⟨

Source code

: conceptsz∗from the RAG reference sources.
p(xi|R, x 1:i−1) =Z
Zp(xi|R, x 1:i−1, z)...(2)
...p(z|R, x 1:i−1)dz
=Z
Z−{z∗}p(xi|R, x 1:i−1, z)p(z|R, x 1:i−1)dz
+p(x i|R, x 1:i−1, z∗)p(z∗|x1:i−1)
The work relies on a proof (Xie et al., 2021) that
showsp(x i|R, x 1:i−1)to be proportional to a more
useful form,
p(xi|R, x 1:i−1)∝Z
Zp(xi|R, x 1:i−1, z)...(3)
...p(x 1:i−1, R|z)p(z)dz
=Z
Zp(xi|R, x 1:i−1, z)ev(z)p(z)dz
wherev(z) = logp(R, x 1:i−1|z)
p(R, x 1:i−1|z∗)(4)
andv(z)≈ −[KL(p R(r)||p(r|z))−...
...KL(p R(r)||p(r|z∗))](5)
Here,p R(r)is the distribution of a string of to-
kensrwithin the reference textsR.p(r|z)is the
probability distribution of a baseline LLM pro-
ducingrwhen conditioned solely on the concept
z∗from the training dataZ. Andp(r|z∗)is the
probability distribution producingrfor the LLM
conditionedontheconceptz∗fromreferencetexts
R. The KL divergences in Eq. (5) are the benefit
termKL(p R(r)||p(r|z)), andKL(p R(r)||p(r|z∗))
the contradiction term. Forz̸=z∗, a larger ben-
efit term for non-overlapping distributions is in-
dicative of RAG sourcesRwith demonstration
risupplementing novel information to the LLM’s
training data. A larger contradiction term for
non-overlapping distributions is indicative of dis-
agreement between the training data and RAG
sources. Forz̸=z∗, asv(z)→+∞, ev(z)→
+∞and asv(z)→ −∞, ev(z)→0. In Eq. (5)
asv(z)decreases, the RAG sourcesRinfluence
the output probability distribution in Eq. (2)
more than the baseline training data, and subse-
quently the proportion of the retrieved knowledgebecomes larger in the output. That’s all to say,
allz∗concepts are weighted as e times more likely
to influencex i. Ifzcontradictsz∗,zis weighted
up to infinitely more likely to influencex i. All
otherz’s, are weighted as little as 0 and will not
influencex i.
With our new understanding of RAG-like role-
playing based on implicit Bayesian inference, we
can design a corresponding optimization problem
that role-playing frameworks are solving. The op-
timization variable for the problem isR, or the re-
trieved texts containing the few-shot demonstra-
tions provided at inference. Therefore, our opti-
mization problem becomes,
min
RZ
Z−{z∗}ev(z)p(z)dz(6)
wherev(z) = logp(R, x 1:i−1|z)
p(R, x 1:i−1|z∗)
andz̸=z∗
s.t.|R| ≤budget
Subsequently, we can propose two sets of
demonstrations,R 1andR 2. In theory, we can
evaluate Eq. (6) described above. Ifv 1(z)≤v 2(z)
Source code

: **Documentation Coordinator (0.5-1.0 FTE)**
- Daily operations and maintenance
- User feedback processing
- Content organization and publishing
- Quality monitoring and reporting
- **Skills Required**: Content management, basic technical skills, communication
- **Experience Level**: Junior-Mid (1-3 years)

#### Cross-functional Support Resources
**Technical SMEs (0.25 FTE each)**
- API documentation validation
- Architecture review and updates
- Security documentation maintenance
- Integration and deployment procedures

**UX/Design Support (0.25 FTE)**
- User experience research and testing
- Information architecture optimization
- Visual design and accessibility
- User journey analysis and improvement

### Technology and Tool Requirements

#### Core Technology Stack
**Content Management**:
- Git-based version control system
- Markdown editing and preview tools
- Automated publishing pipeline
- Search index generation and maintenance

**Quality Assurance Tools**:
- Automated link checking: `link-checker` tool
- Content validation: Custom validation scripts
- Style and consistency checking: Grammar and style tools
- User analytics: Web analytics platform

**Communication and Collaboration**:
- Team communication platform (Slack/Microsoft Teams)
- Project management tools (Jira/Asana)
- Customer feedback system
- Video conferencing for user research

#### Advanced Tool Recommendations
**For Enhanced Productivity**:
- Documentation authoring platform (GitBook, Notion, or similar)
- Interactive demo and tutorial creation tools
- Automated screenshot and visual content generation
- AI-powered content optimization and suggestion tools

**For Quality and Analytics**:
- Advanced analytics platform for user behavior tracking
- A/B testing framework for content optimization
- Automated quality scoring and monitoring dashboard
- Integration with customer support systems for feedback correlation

⟩

* _What you should do_
Could you transcribe the entries above word for word, from the line with "- Content organization and publishing" down to the line with "- Automated link", keeping both?

* _Exercise result_
- Content organization and publishing
- Quality monitoring and reporting
- **Skills Required**: Content management, basic technical skills, communication
- **Experience Level**: Junior-Mid (1-3 years)

#### Cross-functional Support Resources
**Technical SMEs (0.25 FTE each)**
- API documentation validation
- Architecture review and updates
- Security documentation maintenance
- Integration and deployment procedures

**UX/Design Support (0.25 FTE)**
- User experience research and testing
- Information architecture optimization
- Visual design and accessibility
- User journey analysis and improvement

### Technology and Tool Requirements

#### Core Technology Stack
**Content Management**:
- Git-based version control system
- Markdown editing and preview tools
- Automated publishing pipeline
- Search index generation and maintenance

**Quality Assurance Tools**:
- Automated link checking: `link-checker` tool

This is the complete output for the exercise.